A grimly fascinating tale set in New York City in summer 1975, when the daughter of a nuclear physicist faces—with the help of her four therapists—the psychological damage caused by her father’s early death.
After seven years of traveling the globe with little money and no intentions, 30-year-old Marea Hoffman returns to America to answer one nagging question: Was her father’s death by car accident when she was just 12 a suicide over his despair at working on the hydrogen bomb? Marea is rootless, possessing only what’s in her knapsack; she takes a “white room” in a transient hotel, gets a night job at Dawn’s Early Rising baking bread with a hippie gay baker, and spends her days riding the subway and paying visits to the four therapists she tries to please by presenting four distinct parts of herself. Marea (named for the seas on the dark side of the moon) has had nightmares about her father’s work since she was a child growing up with her parents in Princeton, where fellow scientist Albert Einstein used to come over for Sunday dinner. Marea’s father Jonas, an Austrian Jew who barely escaped the death camps, found his scientific work a way both to foil evil and help his adopted country.
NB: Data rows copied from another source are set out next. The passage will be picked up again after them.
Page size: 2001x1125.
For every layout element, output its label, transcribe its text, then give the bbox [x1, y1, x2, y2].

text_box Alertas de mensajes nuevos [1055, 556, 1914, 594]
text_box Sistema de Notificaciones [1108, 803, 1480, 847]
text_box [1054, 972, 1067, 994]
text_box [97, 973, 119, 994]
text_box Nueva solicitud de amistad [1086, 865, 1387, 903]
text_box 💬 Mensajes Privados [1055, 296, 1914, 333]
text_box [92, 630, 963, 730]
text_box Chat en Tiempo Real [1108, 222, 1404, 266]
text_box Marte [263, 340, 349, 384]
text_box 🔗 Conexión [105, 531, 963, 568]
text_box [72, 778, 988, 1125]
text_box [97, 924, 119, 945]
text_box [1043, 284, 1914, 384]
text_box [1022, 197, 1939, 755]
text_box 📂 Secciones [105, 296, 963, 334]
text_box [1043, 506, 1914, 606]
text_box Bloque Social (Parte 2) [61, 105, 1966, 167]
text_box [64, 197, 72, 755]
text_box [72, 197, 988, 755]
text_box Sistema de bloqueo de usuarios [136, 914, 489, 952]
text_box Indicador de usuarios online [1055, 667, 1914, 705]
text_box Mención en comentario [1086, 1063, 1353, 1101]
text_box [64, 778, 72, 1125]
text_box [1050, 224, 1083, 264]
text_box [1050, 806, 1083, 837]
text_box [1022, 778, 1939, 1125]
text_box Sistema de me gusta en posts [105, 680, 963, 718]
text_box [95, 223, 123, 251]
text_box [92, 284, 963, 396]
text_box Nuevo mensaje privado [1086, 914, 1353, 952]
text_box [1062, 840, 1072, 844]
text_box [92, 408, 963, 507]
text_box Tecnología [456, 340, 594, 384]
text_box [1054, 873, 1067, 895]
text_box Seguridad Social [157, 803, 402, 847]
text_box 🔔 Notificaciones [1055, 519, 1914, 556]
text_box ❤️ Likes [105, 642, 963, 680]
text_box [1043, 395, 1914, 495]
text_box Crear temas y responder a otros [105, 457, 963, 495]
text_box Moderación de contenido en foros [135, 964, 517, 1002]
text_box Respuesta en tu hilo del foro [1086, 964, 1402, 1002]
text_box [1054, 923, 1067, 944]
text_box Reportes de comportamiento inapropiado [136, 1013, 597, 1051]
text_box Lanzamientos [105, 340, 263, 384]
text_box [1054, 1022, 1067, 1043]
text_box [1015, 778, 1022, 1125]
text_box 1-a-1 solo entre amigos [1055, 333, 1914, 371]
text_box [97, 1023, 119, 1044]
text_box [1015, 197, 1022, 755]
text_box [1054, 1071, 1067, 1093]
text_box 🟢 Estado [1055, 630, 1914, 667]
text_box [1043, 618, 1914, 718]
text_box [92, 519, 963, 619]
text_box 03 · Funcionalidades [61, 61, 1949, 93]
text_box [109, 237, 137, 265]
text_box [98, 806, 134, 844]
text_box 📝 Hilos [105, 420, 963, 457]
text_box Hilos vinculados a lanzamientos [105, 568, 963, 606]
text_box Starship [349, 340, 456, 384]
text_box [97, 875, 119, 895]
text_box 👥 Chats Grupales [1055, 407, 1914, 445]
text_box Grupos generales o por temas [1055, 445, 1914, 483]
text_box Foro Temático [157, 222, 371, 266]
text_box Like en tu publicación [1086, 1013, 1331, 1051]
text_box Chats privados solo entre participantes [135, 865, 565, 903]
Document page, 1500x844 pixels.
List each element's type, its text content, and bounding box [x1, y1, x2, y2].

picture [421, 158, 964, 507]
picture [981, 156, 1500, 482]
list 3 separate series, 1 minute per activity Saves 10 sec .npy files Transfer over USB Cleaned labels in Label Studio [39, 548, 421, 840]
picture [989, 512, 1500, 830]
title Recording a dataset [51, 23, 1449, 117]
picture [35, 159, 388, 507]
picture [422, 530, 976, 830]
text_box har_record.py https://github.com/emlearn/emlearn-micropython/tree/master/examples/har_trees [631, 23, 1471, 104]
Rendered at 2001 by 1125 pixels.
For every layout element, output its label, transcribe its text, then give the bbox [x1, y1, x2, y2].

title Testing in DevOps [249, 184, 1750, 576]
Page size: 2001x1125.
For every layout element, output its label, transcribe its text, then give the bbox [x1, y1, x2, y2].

Yet his wife, Virginia, a Quaker, and Einstein, being pacifists, try vehemently to change his mind—with the result that Jonas is exiled from everyone’s good graces before his tragic early death in 1957. Former TV producer and second-novelist Wenner (Setting Fires, 2000) manages in a short space to create memorable characters in the four therapists (old world Dr. Angela Iris, uptight psychoanalyst Colin Ross, sexy Jungian Eric Silas, and politically defensive lesbian Nina Wolf) and in Marea’s sadly diminished mother, not to mention in Einstein himself, whom Marea called Grandpa and used to dance with around the living room to oompah music.
The fallout of America’s atomic nightmare in a touching, humanistic story.